Другого доказательства у него не было, да и быть не могло.
Так жили они в Москве до встречи в Петровском парке с Нееловым и Селезневой.
После катанья они весело поужинали в ресторане «Мавритания» и Мадлен де Межен увезла Любовь Аркадьевну к себе ночевать.
С того вечера молодые женщины стали неразлучны.
XXX
Сообщники
Кирхоф продолжал одолевать графа Сигизмунда Владиславовича Стоцкого все более и более возраставшими требованиями.
Тот бился, как рыба об лед, и положительно терял голову.
Вскоре после бала у Алфимова граф снова получил лаконичную записку своего бывшего сообщника:
«Приезжай и привези денег. К.».
Раб своего прошлого, граф Стоцкий на другой же день утром отправился к Кирхофу.
– Привез денег? – встретил его последний вопросом, произнесенным повелительным тоном.
– Нет, привезу завтра вечером две тысячи.
– Этого мало, привезешь и две с половиною.
Граф Сигизмунд Владиславович бешено зашагал взад и вперед по комнате.
– Так продолжать нельзя, ты становишься ненасытен!
– А ты будешь, разумеется, неистощим, дружище! Это в твоих интересах. Видишь ли: всякому свой черед. Прежде я таскал для тебя каштаны из жара, а теперь ты потаскай за меня.
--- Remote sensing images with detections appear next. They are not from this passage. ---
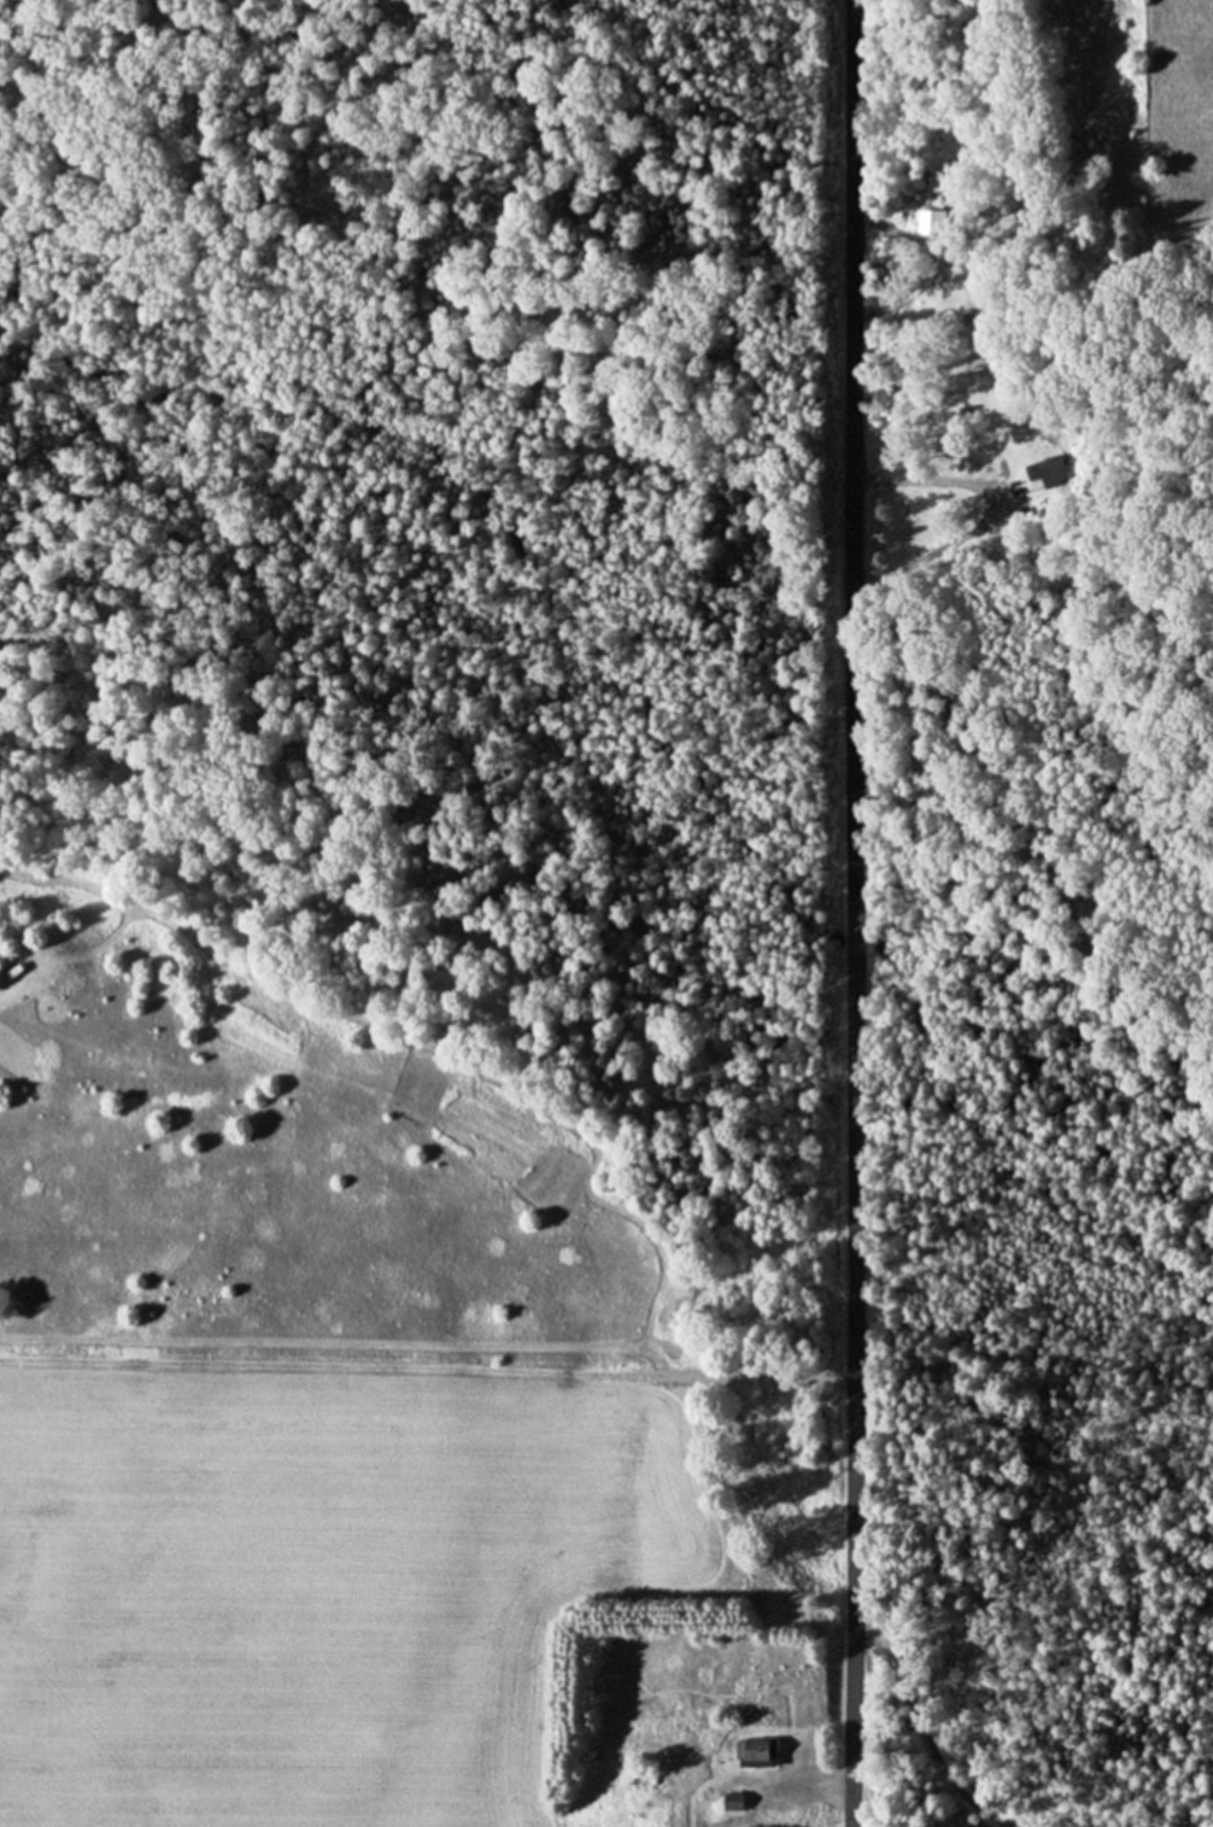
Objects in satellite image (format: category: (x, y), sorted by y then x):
building: (932, 223)
building: (1050, 472)
road: (931, 481)
road: (855, 913)
road: (789, 1787)
building: (729, 1803)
Граф Стоцкий сделал отчаянный жест.
– Не бесись, сердечный… У тебя там нож под сюртуком, зарезать хочешь? Смотри, не просчитайся! Все наши с тобой дела, как я уже говорил тебе, в руках третьего человека, и тронь ты один волос у меня на голове, он пустит их в ход! Одним словом, клянусь тебе честью каторжника – и жить, и погибать мы будем вместе.
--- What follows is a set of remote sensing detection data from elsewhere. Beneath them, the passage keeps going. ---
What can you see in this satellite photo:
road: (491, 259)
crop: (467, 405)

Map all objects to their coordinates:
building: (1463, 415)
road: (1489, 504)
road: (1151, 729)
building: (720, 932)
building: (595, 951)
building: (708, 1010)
– О, уезжай, уезжай отсюда, куда бы то ни было, и я заплачу тебе все, что ты хочешь! – скрежетал граф Сигизмунд Владиславович.
– Ведь я уже сказал тебе, что во второй раз дурака не сломаю! – спокойно отвечал Кирхов, сидя развалившись в кресле у письменного стола. – Мне хорошо и здесь, а твои заботы я ценю внше миллиона, и ты мне его сделаешь. Так успокойся же, дружочек, ступай и создавай деньги, а то я дольше завтрашнего вечера ждать не могу.
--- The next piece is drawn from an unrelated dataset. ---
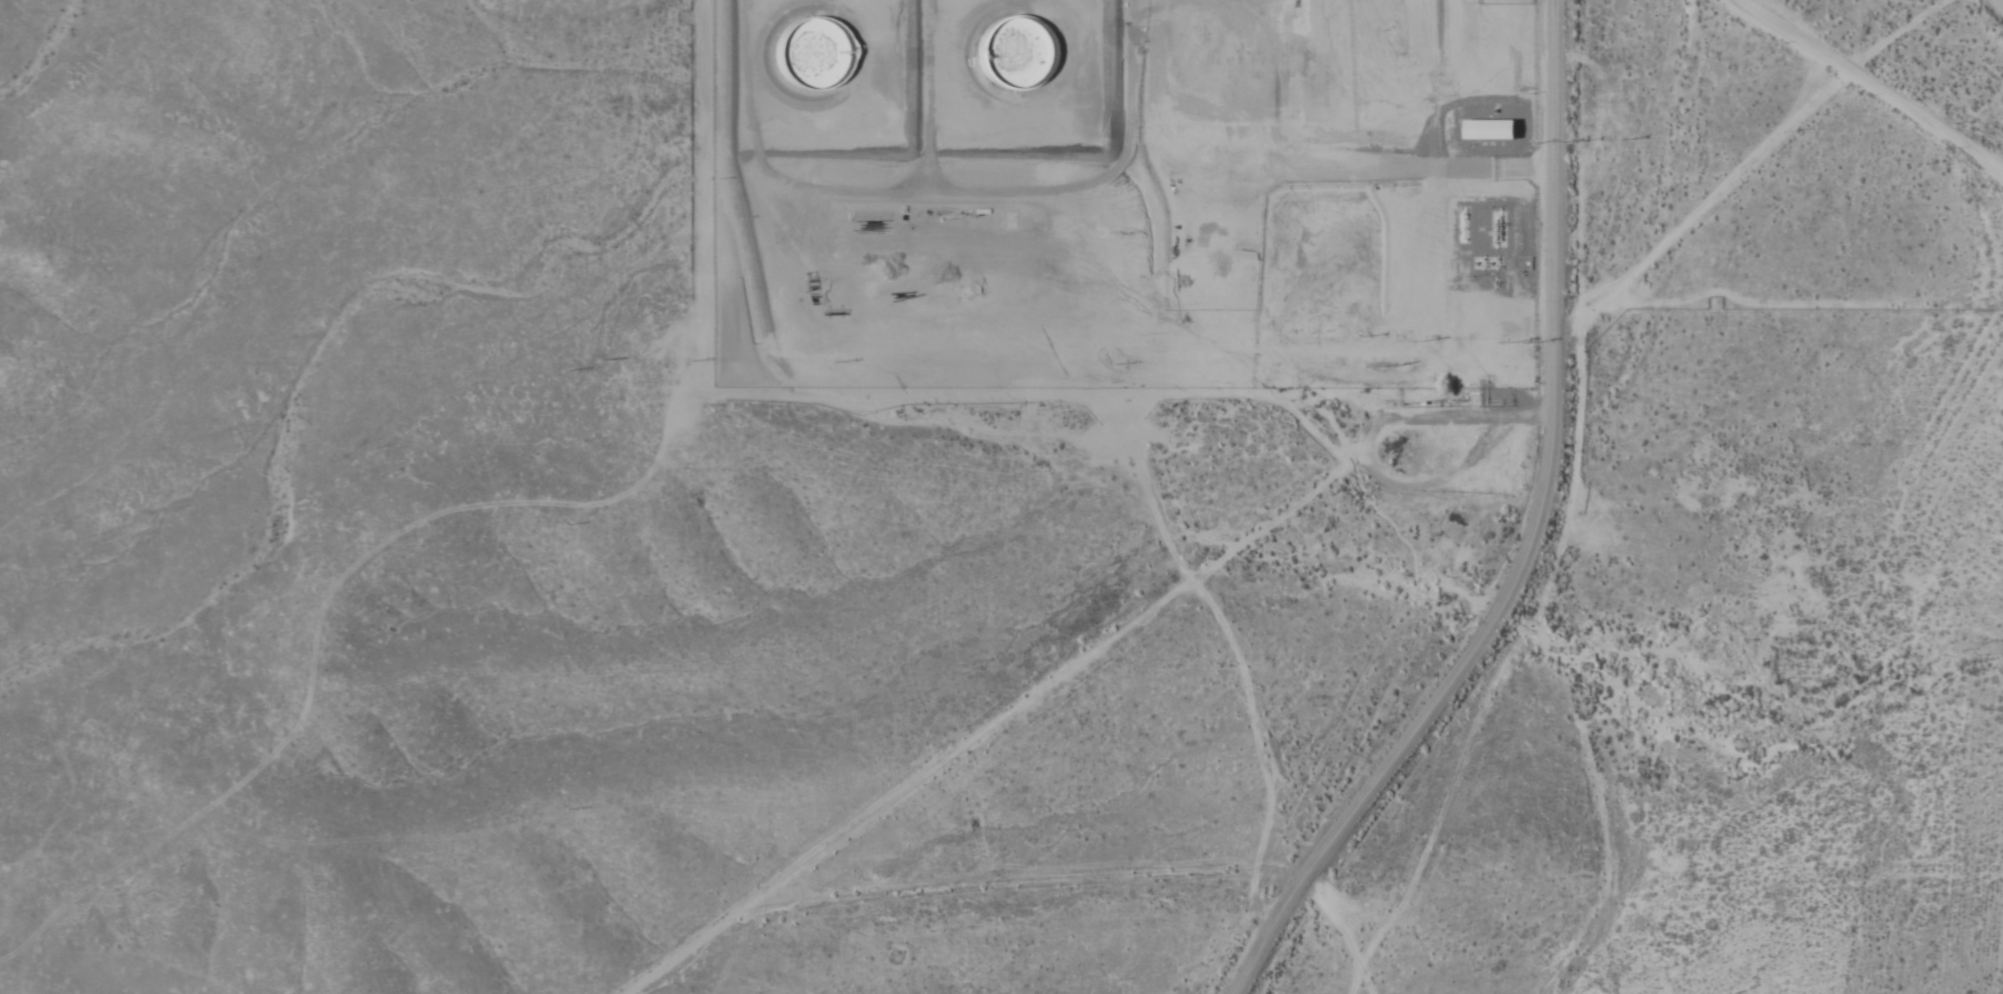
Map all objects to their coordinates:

Граф Стоцкий вышел и так хлопнул дверью, что в квартире задрожали окна.
Вечером за ужином у Матильды Руга никто не мог и подозревать, что этот веселый человек в душе несчастнее каторжника.
Граф Сигизмунд Владиславович по приглашению певицы уехал последний.
Когда гости разъехались, она строго обратилась к нему.
– Почему вы не были у меня сегодня утром?
– Меня задержал Кирхоф!
– О, ненавистный человек! Хотите, я достану вам яду.
– Нет, я дорожу его жизнью, как своей собственной.
– Все это прекрасно, но он забирает у нас чуть не половину добычи.
– Увы!
– Значит, необходимо ускорить дело с графом Петром, а для этого нужно прежде всего отдалить его от жены. После этой несчастной истории с медальоном он чувствует себя виноватым и, кажется, еще более привязался к ней.
– Да, и мне трудно стало настраивать его против нее. Он запрещает мне говорить о ней.
– Вы видите, что это серьезно.
– Вижу! Но что же делать?
– Я уже кое-что придумала… Капитолина Андреевна Усова будет праздновать рождение своей шестнадцатилетней дочери Веры и на этом балу первый раз покажет ее публично. Девочка в полном смысле красавица… Вы знаете, кому она предназначена?
Граф Стоцкий утвердительно кивнул головой.
– Надо раздразнить тщеславие графа Вельского.